What to do:
Your task is to transcribe all of the data below exactly, omitting the images.

Bounding box coordinate data
*** Begin section ***

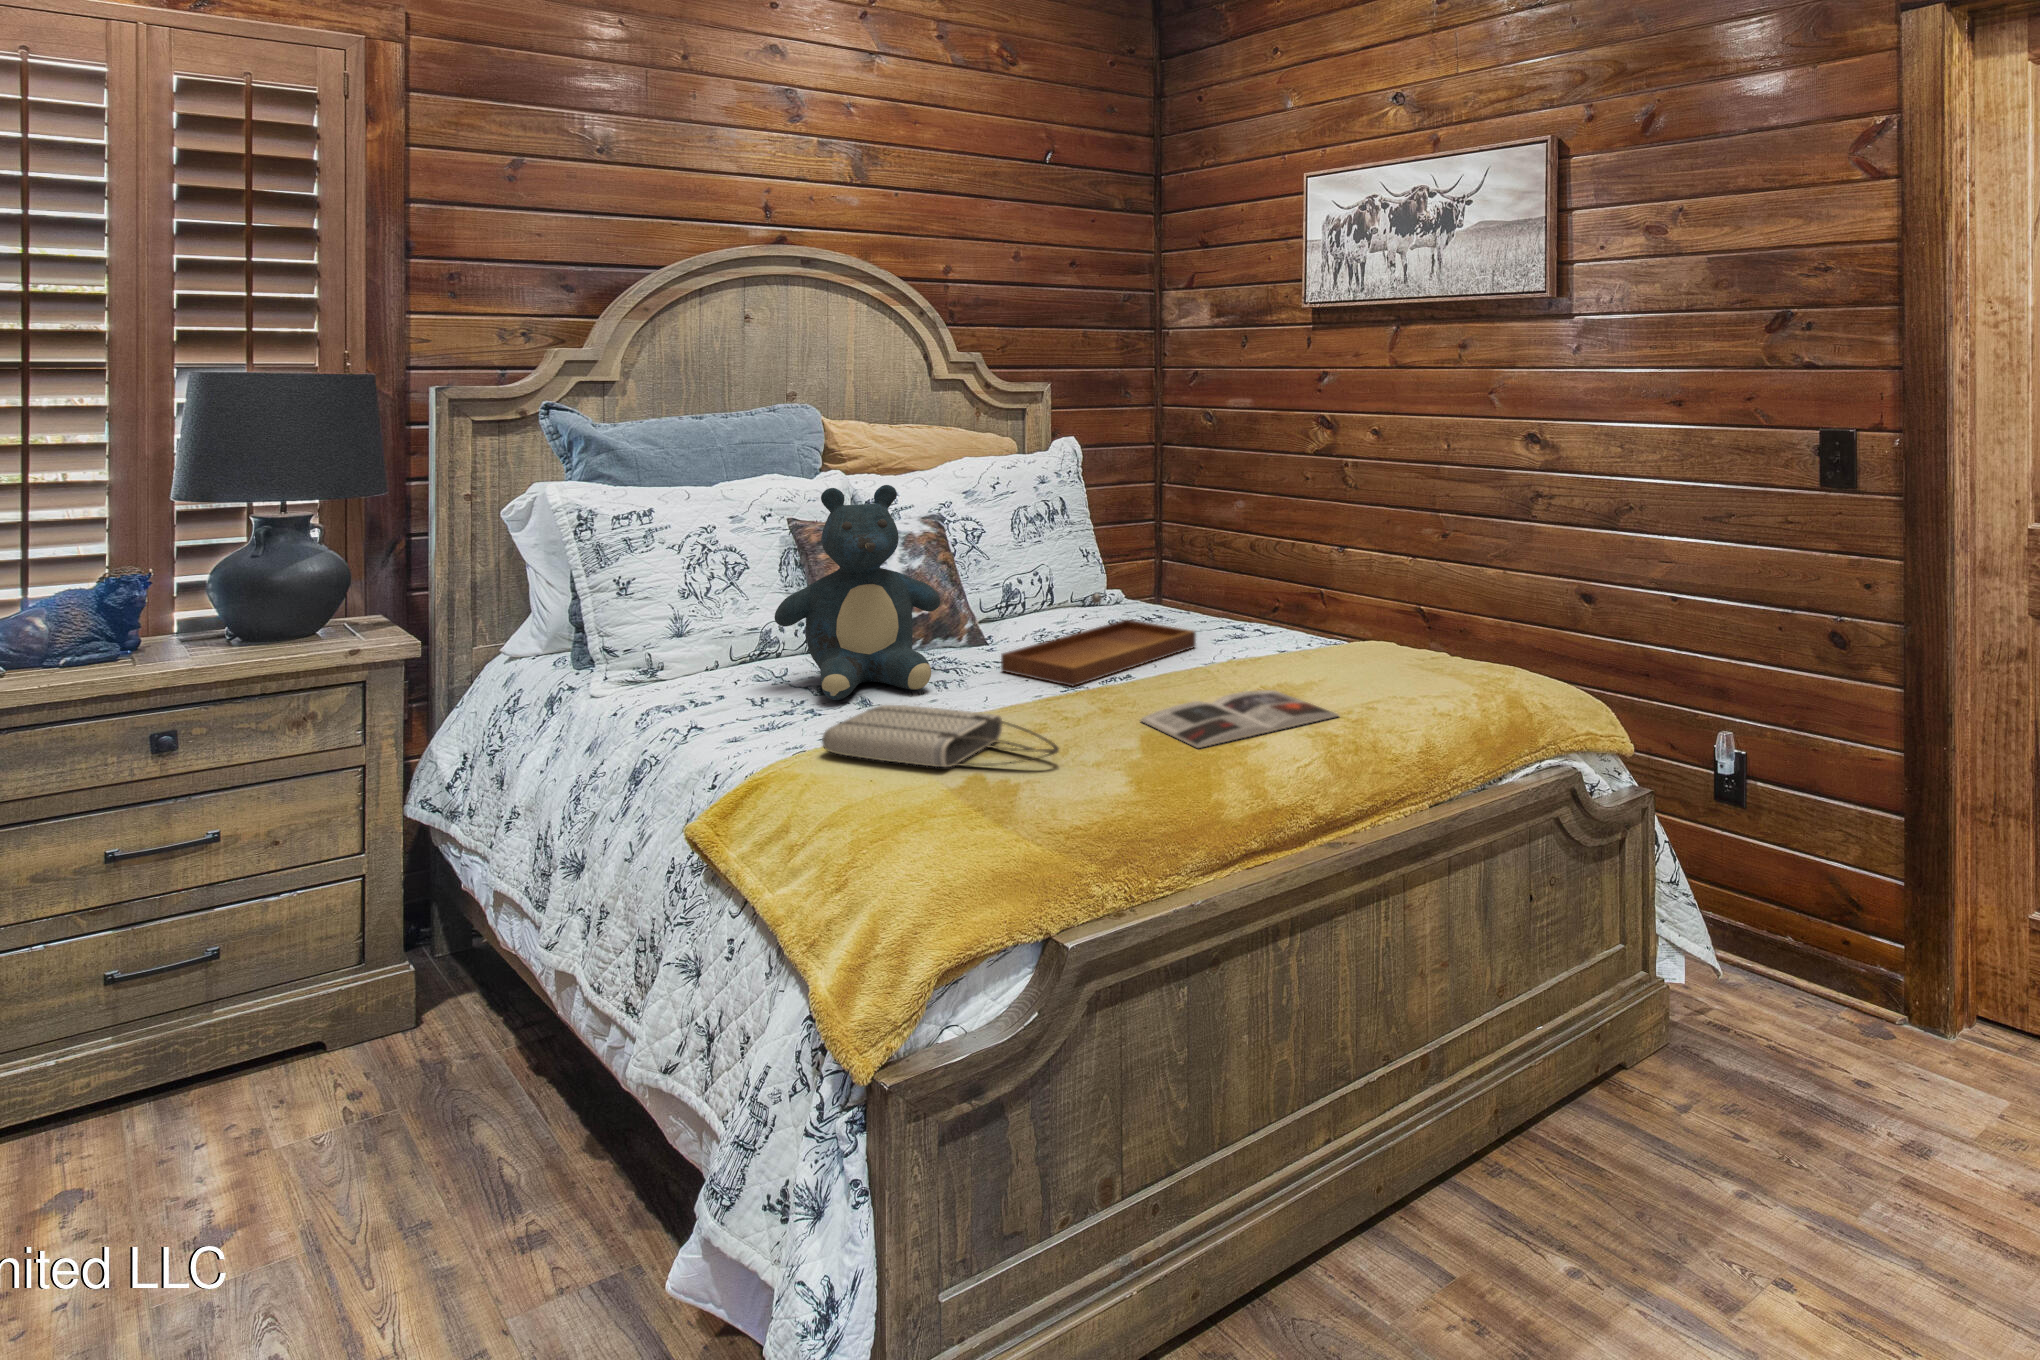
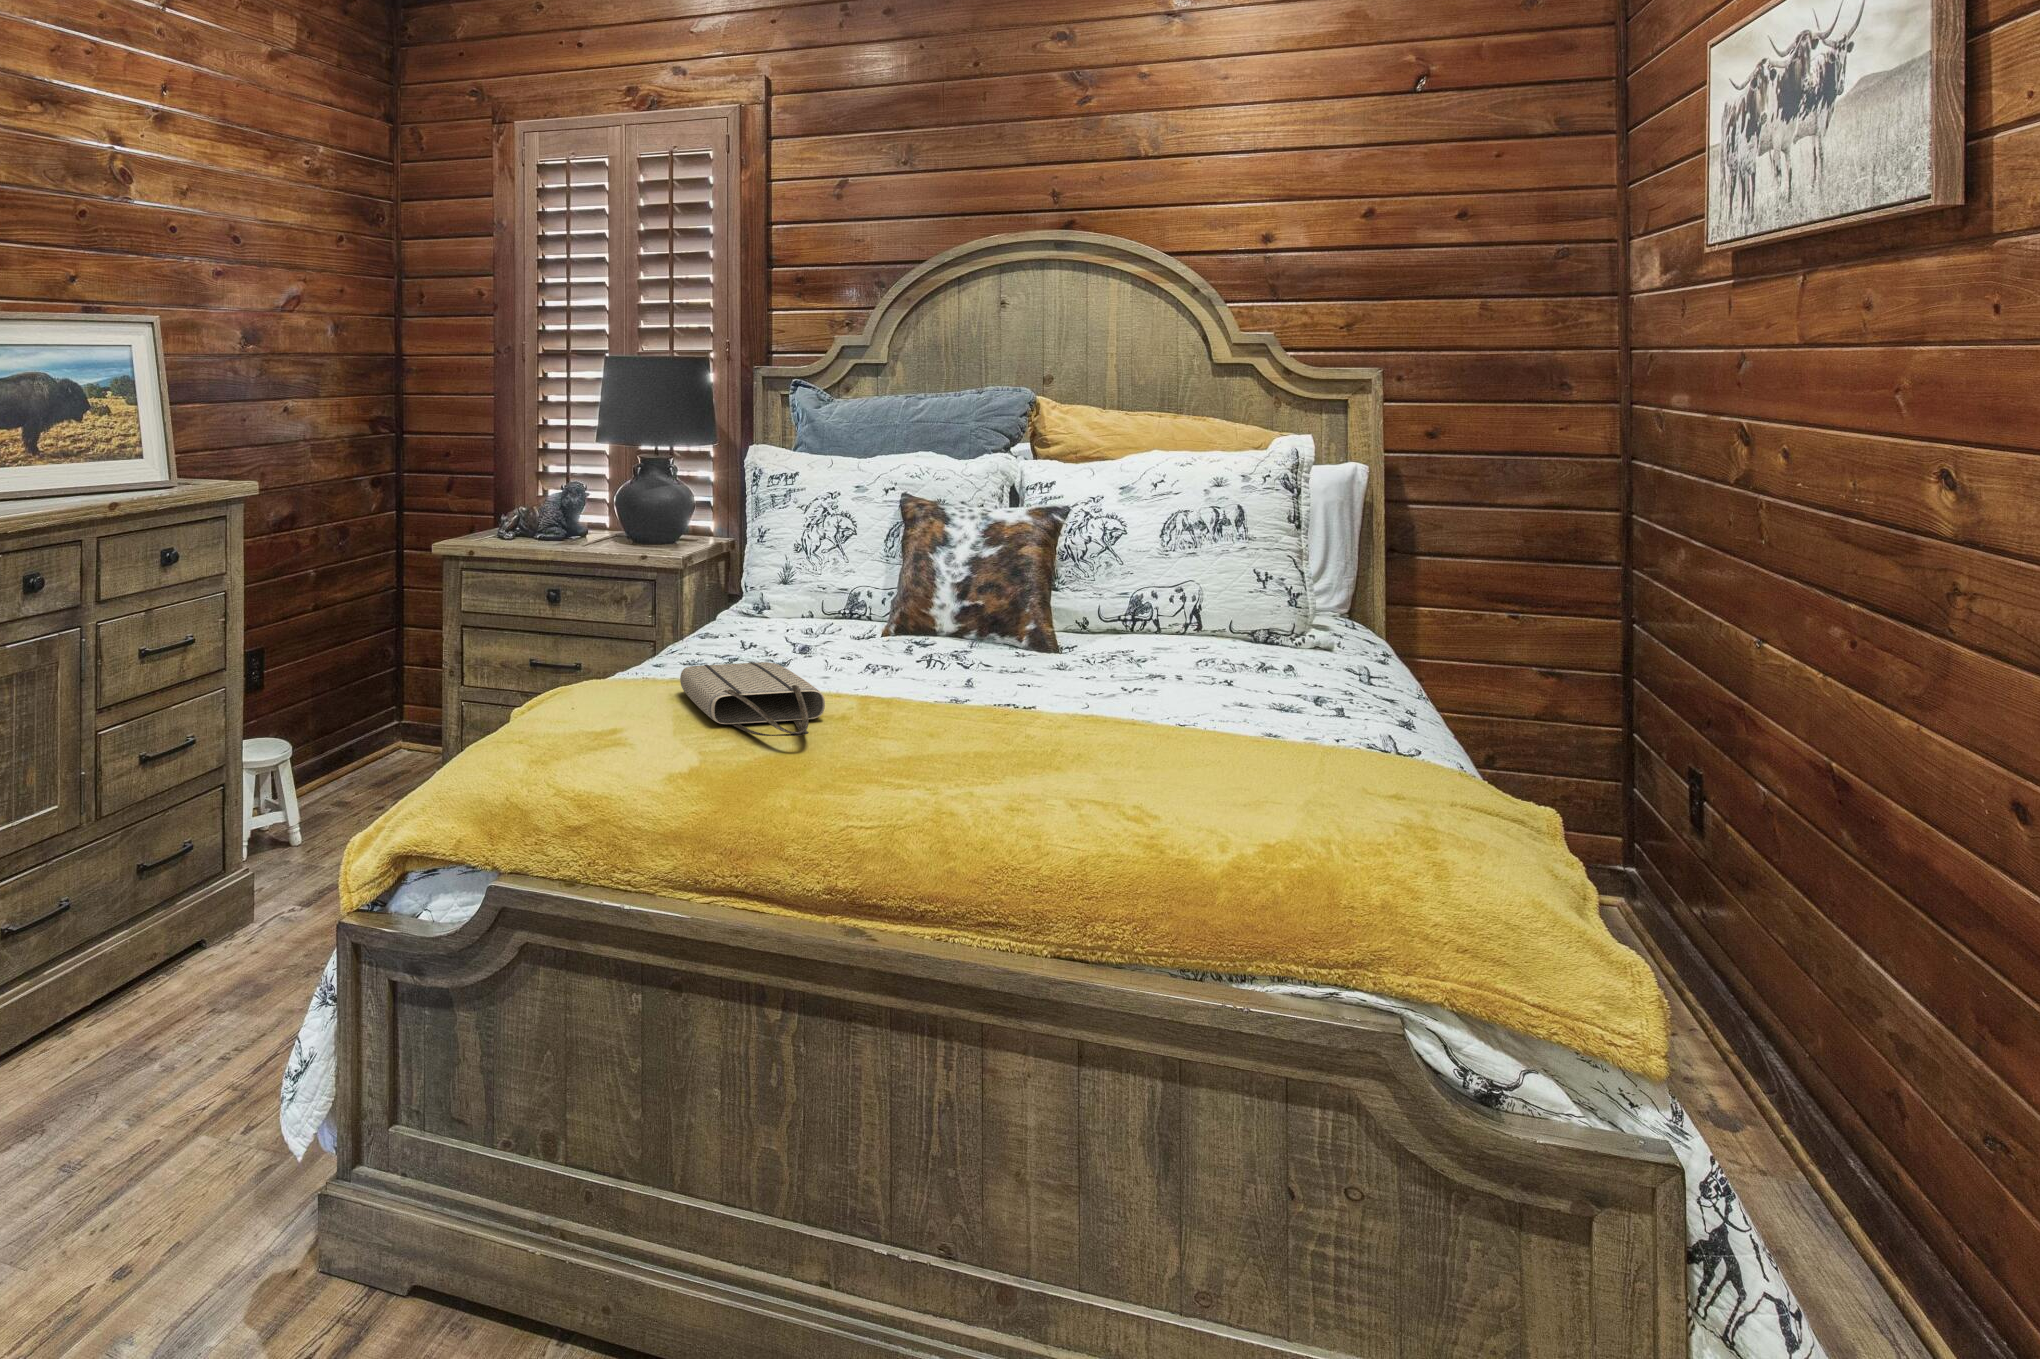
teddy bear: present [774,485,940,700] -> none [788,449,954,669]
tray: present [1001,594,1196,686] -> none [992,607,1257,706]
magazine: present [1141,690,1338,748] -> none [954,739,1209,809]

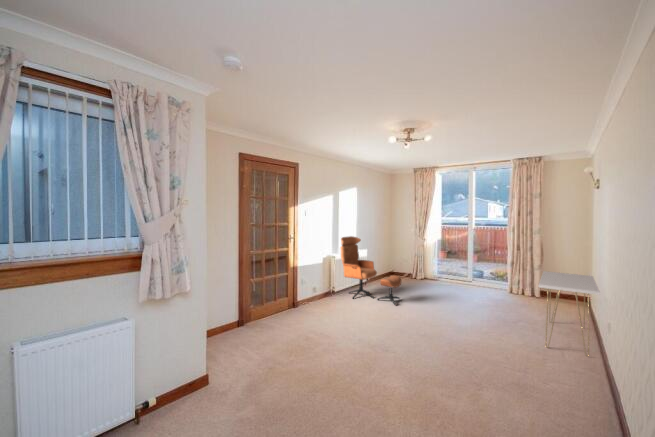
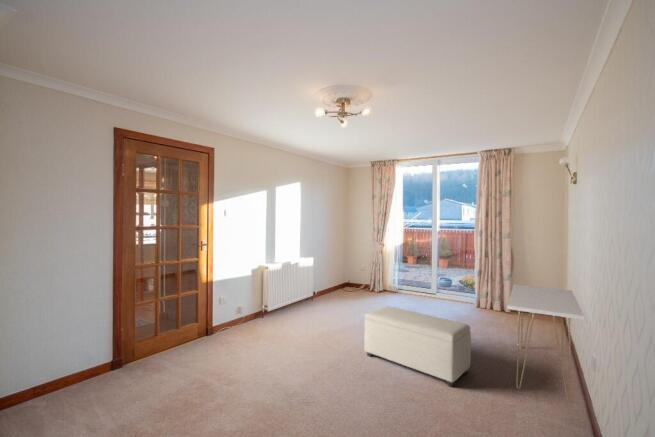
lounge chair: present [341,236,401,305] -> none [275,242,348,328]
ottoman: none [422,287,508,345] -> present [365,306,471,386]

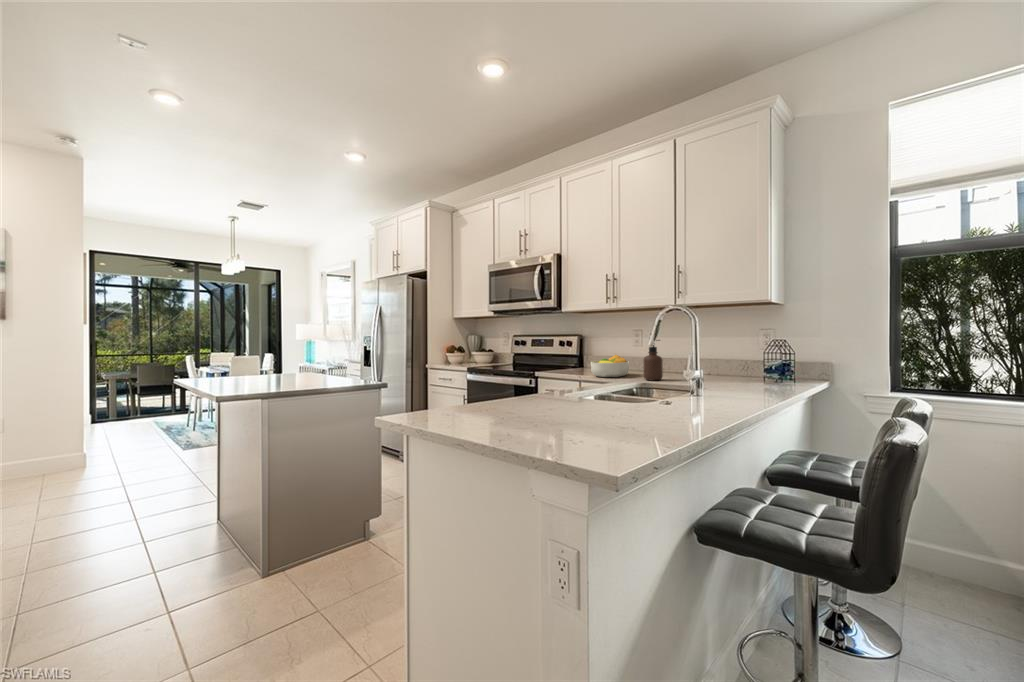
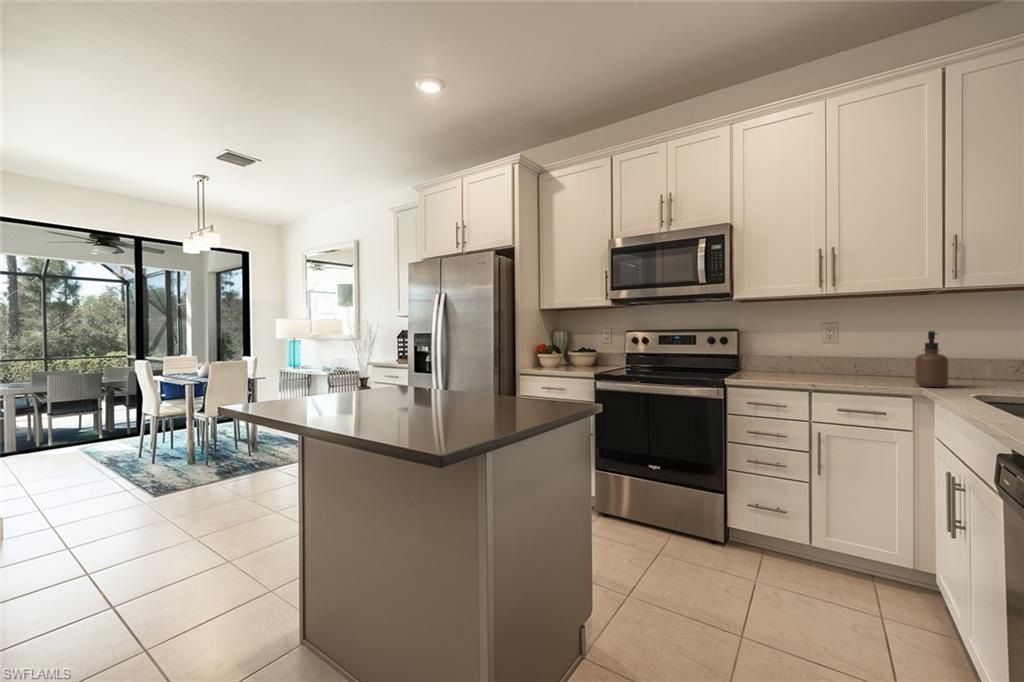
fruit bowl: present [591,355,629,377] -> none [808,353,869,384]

*** End section ***

Final answer:
teddy bear: present [774,485,940,700] -> none [788,449,954,669]
tray: present [1001,594,1196,686] -> none [992,607,1257,706]
magazine: present [1141,690,1338,748] -> none [954,739,1209,809]

lounge chair: present [341,236,401,305] -> none [275,242,348,328]
ottoman: none [422,287,508,345] -> present [365,306,471,386]

fruit bowl: present [591,355,629,377] -> none [808,353,869,384]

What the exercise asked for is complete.